What follows is a series of hilarious vignettes, featuring a wide array of brilliantly sketched characters. Spending much of our time in ‘Deuteronomy Square’ we meet Rueben the tea seller, Tambal the slave (who has a fondness for Roman cuisine and a horrid aversion to gefilte fish), Noor the mad garlic seller, Jonah the hypocritical Pharisee, and Shlomo the dog. Through them, and many others, Letts allows the reader to explore the social, political, religious, and dietary life of the inhabitants of Jerusalem. 

The humour never vanishes, the confessional power never overwhelms, the lightness of touch is always present; and yet the novel takes on a new intensity...

How did the Judeans feel about the Romans? Were there ever friendships between Jew and Gentile oppressor? How did the average man or woman feel about Herod? What was their attitude to a priestly and religious hierarchy? Were the Wise Men buffoons? Letts weaves such themes through a narrative laden with the humour and heart-warming episodes that mark the best ‘slice-of-life’ writing. The people of first century Jerusalem might be separated from us by time, space, language, culture, and cuisine, but their highs and lows, their gripes and loves, their daily search for happiness and meaning, are no different to ours. 

Underpinning the story is Simeon’s daily watch for the promise of the Christ. Letts has ten verses from the Gospel of Luke as a foundation to build his protagonist, and four of these are a song. Undeterred, Letts uses Simeon as a cypher to explore further and deeper themes: youthful indiscretion, regret, passion, love, shame, faith, doubt.  

Letts also allows for a certain frisson of imaginative licence to round out his back-story. What was Simeon’s profession? Who were his parents? Did he know Anna the Prophetess? Why had God given him this task of watching and waiting, praying and hoping? Never overexplaining or labouring the point, Letts grants the reader a few moments of memory and introspection from the old man, but otherwise invites us to understand Simeon through his daily dealings with those around him.  
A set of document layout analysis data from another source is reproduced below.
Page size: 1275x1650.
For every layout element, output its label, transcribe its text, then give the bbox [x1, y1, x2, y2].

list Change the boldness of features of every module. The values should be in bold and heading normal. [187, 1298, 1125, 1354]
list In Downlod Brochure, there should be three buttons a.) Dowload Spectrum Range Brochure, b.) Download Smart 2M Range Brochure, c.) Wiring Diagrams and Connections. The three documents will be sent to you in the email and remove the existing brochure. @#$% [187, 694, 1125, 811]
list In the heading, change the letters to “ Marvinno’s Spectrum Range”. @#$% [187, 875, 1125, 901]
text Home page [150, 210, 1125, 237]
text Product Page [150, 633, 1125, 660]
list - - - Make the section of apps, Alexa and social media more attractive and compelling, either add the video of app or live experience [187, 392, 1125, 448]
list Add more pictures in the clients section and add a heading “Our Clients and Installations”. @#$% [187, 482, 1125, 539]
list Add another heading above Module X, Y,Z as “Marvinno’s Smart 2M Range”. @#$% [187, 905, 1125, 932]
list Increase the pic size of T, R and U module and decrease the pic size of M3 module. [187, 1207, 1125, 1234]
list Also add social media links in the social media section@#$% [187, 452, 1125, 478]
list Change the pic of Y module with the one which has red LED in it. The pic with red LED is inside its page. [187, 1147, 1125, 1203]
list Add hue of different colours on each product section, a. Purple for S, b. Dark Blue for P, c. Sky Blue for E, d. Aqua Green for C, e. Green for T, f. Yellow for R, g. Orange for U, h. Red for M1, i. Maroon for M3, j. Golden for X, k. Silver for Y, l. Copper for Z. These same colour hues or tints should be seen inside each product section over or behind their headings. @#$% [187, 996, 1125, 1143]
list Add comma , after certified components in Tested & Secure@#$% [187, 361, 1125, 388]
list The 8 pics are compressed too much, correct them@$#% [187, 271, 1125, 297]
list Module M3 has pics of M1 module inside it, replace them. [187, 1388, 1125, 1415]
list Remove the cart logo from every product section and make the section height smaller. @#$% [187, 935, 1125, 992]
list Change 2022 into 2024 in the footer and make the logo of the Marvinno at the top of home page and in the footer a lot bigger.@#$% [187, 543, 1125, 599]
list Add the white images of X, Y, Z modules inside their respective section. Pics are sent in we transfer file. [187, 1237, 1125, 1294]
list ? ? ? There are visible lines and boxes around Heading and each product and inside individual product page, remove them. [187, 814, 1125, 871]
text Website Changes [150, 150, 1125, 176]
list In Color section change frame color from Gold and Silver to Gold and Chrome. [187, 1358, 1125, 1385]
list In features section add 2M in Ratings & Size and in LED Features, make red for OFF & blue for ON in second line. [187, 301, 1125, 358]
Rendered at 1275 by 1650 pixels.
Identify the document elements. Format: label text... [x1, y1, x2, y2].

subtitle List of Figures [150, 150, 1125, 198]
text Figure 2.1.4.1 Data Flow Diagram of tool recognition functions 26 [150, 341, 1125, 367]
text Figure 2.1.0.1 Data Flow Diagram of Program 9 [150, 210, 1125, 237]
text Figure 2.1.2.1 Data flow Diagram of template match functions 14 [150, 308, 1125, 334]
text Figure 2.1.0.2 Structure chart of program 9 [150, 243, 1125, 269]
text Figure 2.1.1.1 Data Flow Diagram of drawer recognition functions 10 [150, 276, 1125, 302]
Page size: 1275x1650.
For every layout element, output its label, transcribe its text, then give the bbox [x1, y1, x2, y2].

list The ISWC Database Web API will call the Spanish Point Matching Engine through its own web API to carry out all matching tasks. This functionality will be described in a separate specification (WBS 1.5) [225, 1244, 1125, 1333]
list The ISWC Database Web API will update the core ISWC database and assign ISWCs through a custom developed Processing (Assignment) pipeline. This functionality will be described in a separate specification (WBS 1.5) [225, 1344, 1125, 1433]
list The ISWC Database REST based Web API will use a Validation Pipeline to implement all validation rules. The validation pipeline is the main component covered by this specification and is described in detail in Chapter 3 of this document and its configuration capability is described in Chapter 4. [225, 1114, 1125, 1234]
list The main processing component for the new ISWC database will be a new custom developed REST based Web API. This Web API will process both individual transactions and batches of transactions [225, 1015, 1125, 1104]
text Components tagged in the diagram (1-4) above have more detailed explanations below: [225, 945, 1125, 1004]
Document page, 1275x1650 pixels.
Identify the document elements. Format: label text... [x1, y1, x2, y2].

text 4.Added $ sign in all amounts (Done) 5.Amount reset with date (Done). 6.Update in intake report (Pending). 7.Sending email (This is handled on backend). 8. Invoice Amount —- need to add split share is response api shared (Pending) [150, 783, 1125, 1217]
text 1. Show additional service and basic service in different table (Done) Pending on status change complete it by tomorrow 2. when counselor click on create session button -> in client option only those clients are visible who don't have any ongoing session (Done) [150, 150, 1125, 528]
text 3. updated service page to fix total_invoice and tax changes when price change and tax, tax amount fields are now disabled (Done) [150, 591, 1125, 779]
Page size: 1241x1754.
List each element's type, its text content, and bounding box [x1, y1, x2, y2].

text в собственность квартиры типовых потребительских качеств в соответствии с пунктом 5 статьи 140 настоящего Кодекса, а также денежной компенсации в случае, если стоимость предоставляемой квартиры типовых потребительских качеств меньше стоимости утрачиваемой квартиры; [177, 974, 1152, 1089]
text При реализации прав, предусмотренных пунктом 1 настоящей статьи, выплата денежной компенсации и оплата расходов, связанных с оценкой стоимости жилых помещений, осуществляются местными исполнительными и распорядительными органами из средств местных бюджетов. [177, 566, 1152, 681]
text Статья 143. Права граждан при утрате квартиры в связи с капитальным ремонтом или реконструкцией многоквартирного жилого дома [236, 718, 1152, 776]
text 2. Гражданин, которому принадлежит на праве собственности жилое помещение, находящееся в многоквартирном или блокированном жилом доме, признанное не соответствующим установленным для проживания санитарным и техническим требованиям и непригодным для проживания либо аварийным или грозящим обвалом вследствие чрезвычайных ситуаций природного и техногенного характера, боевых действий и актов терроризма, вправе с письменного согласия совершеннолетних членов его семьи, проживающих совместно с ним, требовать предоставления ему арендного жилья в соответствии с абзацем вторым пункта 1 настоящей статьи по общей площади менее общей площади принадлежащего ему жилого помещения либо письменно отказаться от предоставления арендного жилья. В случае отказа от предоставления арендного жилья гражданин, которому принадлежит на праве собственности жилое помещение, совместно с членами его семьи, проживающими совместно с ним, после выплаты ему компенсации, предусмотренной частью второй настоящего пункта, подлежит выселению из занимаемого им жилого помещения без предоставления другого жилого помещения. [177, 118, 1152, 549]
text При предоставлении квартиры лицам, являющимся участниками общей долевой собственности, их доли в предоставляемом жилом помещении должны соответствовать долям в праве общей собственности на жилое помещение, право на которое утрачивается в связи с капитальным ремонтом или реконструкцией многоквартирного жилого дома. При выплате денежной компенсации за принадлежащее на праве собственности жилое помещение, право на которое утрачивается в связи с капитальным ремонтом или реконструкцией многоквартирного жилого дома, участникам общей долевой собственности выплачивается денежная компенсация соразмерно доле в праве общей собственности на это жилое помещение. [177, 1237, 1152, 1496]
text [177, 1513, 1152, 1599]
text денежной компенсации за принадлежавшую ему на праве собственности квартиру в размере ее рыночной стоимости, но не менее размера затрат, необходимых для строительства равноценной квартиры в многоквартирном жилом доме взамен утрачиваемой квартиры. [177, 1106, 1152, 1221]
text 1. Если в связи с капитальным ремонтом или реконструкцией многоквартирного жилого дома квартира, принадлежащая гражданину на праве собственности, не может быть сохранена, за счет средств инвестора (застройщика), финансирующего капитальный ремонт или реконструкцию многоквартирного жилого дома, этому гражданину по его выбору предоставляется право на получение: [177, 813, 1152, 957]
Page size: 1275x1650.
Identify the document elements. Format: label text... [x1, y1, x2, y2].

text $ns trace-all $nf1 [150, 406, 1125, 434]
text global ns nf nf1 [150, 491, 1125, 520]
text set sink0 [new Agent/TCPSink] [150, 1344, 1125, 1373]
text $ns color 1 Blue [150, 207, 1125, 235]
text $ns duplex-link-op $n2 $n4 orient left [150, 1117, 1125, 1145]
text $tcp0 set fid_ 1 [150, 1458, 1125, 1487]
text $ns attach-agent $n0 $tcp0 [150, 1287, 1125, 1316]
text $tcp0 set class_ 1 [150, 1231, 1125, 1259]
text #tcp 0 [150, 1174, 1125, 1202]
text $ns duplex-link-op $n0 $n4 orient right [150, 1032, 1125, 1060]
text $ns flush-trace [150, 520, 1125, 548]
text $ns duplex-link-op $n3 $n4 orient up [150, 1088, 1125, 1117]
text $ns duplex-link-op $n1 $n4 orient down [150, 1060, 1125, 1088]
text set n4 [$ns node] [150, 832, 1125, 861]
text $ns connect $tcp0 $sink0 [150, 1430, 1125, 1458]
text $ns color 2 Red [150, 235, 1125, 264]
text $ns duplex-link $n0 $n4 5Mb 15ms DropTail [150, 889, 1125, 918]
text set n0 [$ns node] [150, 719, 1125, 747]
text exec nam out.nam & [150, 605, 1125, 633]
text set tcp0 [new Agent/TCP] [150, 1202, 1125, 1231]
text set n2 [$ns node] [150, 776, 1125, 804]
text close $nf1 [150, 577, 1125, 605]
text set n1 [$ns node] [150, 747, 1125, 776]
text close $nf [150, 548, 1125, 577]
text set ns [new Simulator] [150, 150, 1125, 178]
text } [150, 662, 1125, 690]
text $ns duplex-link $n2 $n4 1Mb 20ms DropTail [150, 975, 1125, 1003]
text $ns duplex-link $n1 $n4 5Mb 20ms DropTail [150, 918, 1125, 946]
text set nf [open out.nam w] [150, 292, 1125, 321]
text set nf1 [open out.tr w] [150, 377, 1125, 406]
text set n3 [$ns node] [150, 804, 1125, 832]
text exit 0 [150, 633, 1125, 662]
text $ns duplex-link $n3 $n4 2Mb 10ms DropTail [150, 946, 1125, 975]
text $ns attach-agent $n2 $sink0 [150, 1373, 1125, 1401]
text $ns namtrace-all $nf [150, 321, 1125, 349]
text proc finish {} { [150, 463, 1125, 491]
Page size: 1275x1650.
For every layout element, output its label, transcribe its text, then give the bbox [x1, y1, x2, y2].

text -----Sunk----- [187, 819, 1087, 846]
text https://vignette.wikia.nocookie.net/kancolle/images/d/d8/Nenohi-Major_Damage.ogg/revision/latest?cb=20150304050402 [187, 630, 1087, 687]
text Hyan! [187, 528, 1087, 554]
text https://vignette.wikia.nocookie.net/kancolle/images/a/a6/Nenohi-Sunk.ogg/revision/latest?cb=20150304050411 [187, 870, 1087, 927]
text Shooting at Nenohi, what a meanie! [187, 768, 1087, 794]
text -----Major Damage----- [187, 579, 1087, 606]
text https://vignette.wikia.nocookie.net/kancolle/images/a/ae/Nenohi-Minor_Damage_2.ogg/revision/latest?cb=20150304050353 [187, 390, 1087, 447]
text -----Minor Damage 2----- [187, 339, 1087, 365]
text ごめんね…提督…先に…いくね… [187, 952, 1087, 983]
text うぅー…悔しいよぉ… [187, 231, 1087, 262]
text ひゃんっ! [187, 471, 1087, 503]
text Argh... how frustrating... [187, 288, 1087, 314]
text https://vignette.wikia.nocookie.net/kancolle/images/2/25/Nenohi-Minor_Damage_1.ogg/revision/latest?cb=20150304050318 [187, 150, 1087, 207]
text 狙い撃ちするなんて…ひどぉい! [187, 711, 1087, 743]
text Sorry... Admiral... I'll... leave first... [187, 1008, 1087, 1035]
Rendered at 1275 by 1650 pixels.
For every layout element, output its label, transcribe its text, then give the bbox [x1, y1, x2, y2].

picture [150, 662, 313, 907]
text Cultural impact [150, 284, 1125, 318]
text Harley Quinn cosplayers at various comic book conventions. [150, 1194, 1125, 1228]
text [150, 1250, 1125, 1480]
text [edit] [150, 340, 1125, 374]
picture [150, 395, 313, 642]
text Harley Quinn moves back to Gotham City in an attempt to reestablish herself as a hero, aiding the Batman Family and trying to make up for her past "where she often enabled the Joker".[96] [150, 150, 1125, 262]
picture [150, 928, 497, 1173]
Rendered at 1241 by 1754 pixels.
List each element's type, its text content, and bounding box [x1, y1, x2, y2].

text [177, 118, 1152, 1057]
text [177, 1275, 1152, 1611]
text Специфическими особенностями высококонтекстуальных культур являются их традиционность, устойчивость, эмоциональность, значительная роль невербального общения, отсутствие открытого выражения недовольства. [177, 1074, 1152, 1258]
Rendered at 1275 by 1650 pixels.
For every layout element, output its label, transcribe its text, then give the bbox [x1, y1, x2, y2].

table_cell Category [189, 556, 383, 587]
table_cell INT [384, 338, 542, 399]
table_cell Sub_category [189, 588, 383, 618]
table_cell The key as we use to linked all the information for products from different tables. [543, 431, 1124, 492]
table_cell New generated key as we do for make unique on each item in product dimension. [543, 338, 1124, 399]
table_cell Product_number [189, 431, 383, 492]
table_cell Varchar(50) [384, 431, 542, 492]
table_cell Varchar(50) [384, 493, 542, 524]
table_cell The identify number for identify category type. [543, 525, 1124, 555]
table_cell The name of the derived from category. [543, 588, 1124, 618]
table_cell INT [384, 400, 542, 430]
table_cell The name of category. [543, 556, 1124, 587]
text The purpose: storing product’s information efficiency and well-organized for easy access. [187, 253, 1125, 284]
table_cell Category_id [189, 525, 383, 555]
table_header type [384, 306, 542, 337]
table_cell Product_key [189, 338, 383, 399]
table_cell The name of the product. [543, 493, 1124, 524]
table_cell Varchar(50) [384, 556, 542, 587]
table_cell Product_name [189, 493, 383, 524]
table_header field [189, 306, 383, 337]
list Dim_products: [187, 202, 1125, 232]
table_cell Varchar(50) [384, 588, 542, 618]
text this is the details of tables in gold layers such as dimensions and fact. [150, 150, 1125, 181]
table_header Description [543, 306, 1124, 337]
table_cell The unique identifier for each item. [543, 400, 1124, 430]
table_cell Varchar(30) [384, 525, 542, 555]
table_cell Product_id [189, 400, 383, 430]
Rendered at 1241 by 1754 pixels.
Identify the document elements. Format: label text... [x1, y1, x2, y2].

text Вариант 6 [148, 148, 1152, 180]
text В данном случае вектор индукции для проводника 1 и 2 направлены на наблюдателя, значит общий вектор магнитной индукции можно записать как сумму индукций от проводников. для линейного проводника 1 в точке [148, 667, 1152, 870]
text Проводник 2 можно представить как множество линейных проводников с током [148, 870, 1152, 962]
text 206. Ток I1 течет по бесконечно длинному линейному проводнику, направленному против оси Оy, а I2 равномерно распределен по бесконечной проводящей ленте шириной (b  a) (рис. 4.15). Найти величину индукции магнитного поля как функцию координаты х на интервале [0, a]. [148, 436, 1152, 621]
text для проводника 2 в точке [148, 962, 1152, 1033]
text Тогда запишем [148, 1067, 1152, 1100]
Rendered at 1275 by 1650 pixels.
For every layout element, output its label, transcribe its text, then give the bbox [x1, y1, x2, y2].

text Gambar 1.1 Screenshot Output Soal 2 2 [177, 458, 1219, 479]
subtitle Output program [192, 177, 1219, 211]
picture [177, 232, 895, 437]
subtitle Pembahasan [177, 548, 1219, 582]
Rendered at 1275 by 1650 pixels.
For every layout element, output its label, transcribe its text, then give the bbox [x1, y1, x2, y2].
By the end of the novel we have not only one of the funniest characters of modern fiction, but one of the most spiritually and emotionally complex. I prepared to leave Simeon – encountering Mary, Joseph, and the infant Christ – feeling as if he was a member of the family.  

Letts concludes the novel with Simeon’s great biblical performance: ten verses which suddenly take on a remarkable poignant weight. The novel quietly switches gear to become a theological meditation worthy of any spiritual writer. The humour never vanishes, the confessional power never overwhelms, the lightness of touch is always present; and yet the novel takes on a new intensity and seriousness that took me by the hand and led me to look upon the mystery of life, death, truth, beauty, and goodness.  

It took me a while to make it through the final two chapters…my eyes kept misting with tears.  

If you only read one novel this year, please let it be NUNC!